> [What to do]: Copy each line below that includes "unsere".

> [Entries supplied]:
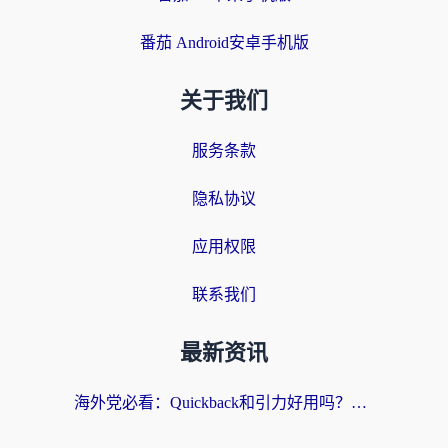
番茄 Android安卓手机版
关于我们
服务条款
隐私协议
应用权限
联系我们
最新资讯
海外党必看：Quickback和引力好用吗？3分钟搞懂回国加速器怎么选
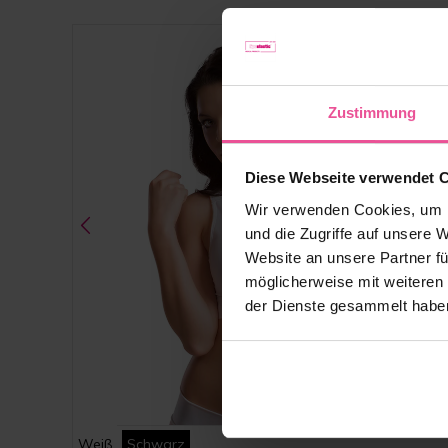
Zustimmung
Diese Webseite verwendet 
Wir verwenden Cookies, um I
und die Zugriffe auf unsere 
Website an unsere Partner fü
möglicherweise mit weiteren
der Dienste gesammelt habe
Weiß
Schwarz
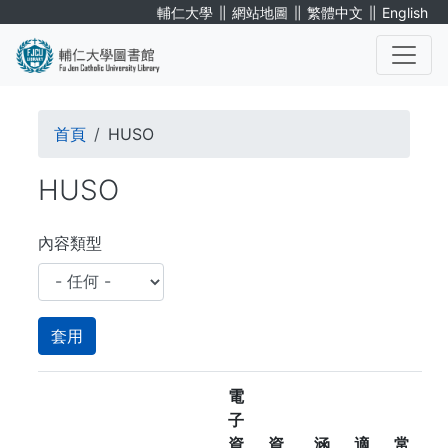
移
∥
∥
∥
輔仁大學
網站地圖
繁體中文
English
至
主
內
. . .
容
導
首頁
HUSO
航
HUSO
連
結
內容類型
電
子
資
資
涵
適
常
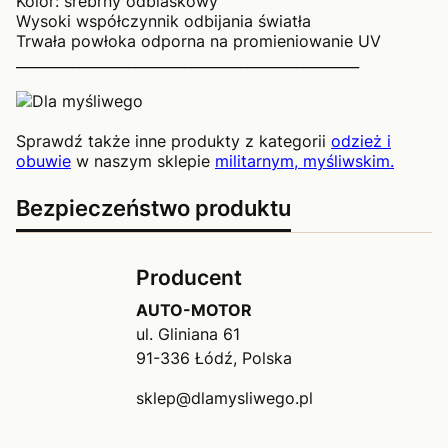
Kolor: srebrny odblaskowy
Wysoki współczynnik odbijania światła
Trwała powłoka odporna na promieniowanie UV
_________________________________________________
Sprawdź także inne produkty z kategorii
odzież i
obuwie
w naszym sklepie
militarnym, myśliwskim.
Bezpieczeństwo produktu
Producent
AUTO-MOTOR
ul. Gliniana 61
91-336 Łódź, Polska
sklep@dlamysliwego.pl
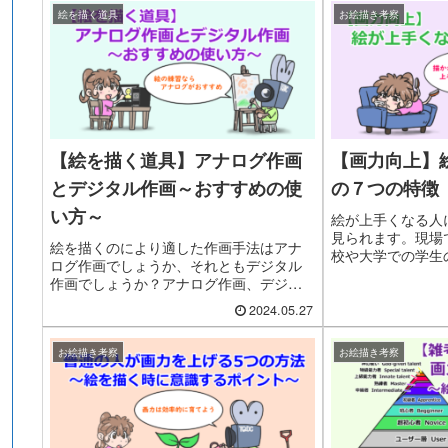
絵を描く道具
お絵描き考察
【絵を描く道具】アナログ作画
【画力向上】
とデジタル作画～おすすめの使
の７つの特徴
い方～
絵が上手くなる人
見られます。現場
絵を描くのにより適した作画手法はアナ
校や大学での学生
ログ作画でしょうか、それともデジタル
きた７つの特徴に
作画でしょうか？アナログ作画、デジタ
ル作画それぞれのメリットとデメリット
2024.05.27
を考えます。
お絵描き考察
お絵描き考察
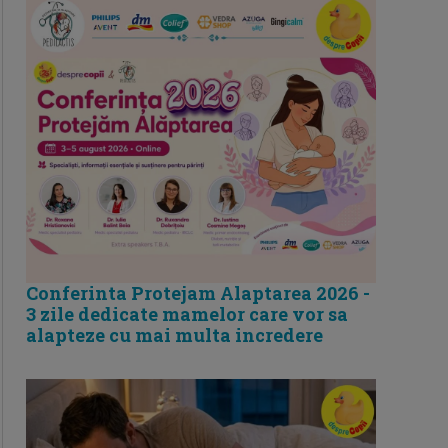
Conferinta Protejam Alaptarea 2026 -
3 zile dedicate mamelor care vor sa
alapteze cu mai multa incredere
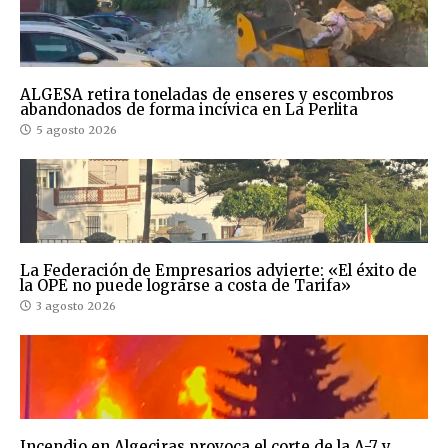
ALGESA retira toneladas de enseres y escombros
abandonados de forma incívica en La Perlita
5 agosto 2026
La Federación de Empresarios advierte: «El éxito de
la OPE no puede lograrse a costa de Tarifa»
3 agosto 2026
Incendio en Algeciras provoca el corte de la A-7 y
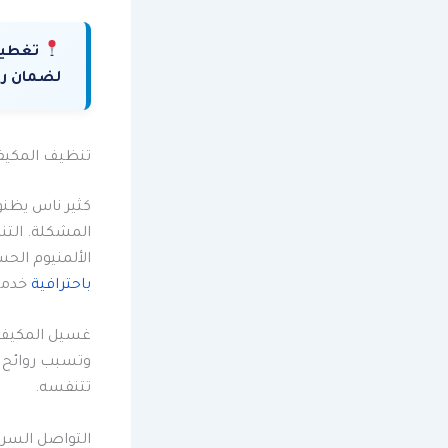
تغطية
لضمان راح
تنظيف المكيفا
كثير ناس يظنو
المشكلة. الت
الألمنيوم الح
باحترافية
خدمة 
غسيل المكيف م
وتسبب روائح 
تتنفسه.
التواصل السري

> [Expected answer]:
und die Zugriffe auf unsere 
Website an unsere Partner fü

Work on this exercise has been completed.